Schönebeck l Sieben Jahre ist es schon wieder her, dass in Deutschland die Wehrpflicht ausgesetzt wurde. Mancher Pazifist war da gar nicht so unglücklich darüber, nicht mehr zum Griff zur Waffe gezwungen zu werden. Aber in anderen Ländern herrschen andere Sitten. In Griechenland zum Beispiel existiert die Wehrplicht nach wie vor. Was ein großes Problem für den Fußball-Verbandsligisten Union Schönebeck ist.

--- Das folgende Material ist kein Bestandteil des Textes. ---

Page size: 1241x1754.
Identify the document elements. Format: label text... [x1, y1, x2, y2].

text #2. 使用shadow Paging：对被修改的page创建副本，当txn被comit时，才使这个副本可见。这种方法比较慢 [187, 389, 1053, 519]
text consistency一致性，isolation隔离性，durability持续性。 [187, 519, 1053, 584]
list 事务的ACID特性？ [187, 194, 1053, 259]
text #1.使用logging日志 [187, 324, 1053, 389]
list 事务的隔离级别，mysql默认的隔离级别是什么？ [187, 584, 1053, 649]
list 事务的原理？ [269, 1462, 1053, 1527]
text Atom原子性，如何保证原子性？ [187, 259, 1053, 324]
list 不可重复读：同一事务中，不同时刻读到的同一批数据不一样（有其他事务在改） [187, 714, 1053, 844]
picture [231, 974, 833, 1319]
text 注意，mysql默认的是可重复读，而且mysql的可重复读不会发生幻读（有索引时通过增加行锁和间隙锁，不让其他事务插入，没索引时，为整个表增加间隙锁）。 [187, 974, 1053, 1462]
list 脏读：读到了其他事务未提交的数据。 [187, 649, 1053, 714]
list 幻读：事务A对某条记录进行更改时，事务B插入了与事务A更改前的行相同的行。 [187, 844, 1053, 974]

Denn die Elbestädter haben mit Marios Zelekou einen Griechen in ihren Reihen, der kürzlich Post aus der Heimat bekommen hat. Am 10. Mai muss der 22-jährige Stürmer zum Wehrdienst antreten. Am Sonnabend auswärts beim SV Dessau 05 (Anstoß 15 Uhr) macht er sein vorletztes Spiel im grün-roten Dress, am Montag bei Bitterfeld-Wolfen sein letztes. Danach fliegt er nach Griechenland. „Das ist ein herber Verlust. Das tut schon weh“, sagt Trainer Torsten Brinkmann. „Ich schätze seine Qualitäten. Auch als Charakter.“

Weiter Kontakt zu Zelekou

Als Flügelflitzer brachte der Offensivmann viele neutrale Beobachter zum Staunen, seine Fähigkeiten am Ball sind enorm. Vielleicht ist Zelekou der beste Spieler, den die Schönebecker in ihren Reihen haben. Und er überzeugte eben nicht nur sportlich. „Er kam nach Deutschland, ohne ein einziges Wort deutsch zu sprechen“, erinnert sich Brinkmann. „Nun versteht er schon wichtige Fußballerbegriffe wie ‚hintenrum‘ oder ‚Diagonalspiel‘.“ Sonst läuft die Kommunikation auf englisch. Trotzdem war Zelekou auch ein Symbol für die Integrationskraft des Fußballs. Zehn Monate dauert der Wehrdienst. „Wir werden den Kontakt aufrecht erhalten“, sagt Brinkmann. Aber freilich kann der Coach nicht sagen, ob der Grieche danach wieder nach Deutschland zu Union zurückkehrt.

Die Schönebecker müssen die letzten beiden Partien mit ihm einfach genießen. Auch in Dessau. Das Hinspiel hatten die Grün-Roten mit 2:1 gewonnen. „Das war ein gutes Spiel, wir waren taktisch gut eingestellt, das hatte Hand und Fuß“, erinnert sich der Coach. Florian Dethlefsen erzielte Anfang November in der Nachspielzeit den Siegtreffer. Es war sein erstes Tor für Union. Drei weitere folgten. Selten spielte der 25-Jährige aber über 90 Minuten. Erst seit ein paar Wochen ist dem groß gewachsenen Offensivmann viel mehr Selbstbewusstsein anzumerken. Dethlefsen läuft nicht nur mit, sondern geht selbst voran. „Wir hatten im Winter ein ausführliches Gespräch“, verrät Brinkmann. „Er versucht sich zu verbessern, muss dranbleiben.“ Diesen Willen erkennt der Coach aber.

So kann auch Dethlefsen dabei helfen, in Dessau zu punkten. Wobei es da nicht unbedingt ein Sieg sein muss. „Das kommt auf das Spiel an. Wenn es gut ist, kann ich auch mit einem Punkt leben“, sagt Brinkmann. „Wir wollen unseren Mittelfeldplatz festigen.“

Nach vier ungeschlagenen Partien in Folge trägt bei dieser Mission auch das Selbstvertrauen dazu bei. „Das merkt man an der Stimmung im Team.“ Und obwohl die Mannschaft seit Wochen und wohl auch noch bis zum Ende der Saison arg dezimiert ist, punktet sie fleißig. Wobei das „obwohl“ auch einfach in ein „vielleicht genau deshalb“ umgeschrieben werden könnte. Der Teamgeist ist unter diesen Umständen gewachsen. „Die Mannschaft kann gut damit umgehen“, sagt Brinkmann. Auch morgen wird Christoph Irmscher (Rückenprobleme) fehlen. Benjamin Balder ebenso. „Vielleicht greifen wir daher wieder auf Michael Herzog zurück.“ Der letztjährige Kapitän hatte zwar im Sommer 2017 seine Karriere beendet, „hat sich aber angeboten, in der Not auszuhelfen.“ Drei Spiele in Folge hat der 33-Jährige jetzt absolviert. „Ich war überrascht. Er hat das gut gemacht“, so Brinkmann. Solche Siegertypen braucht Union Schönebeck.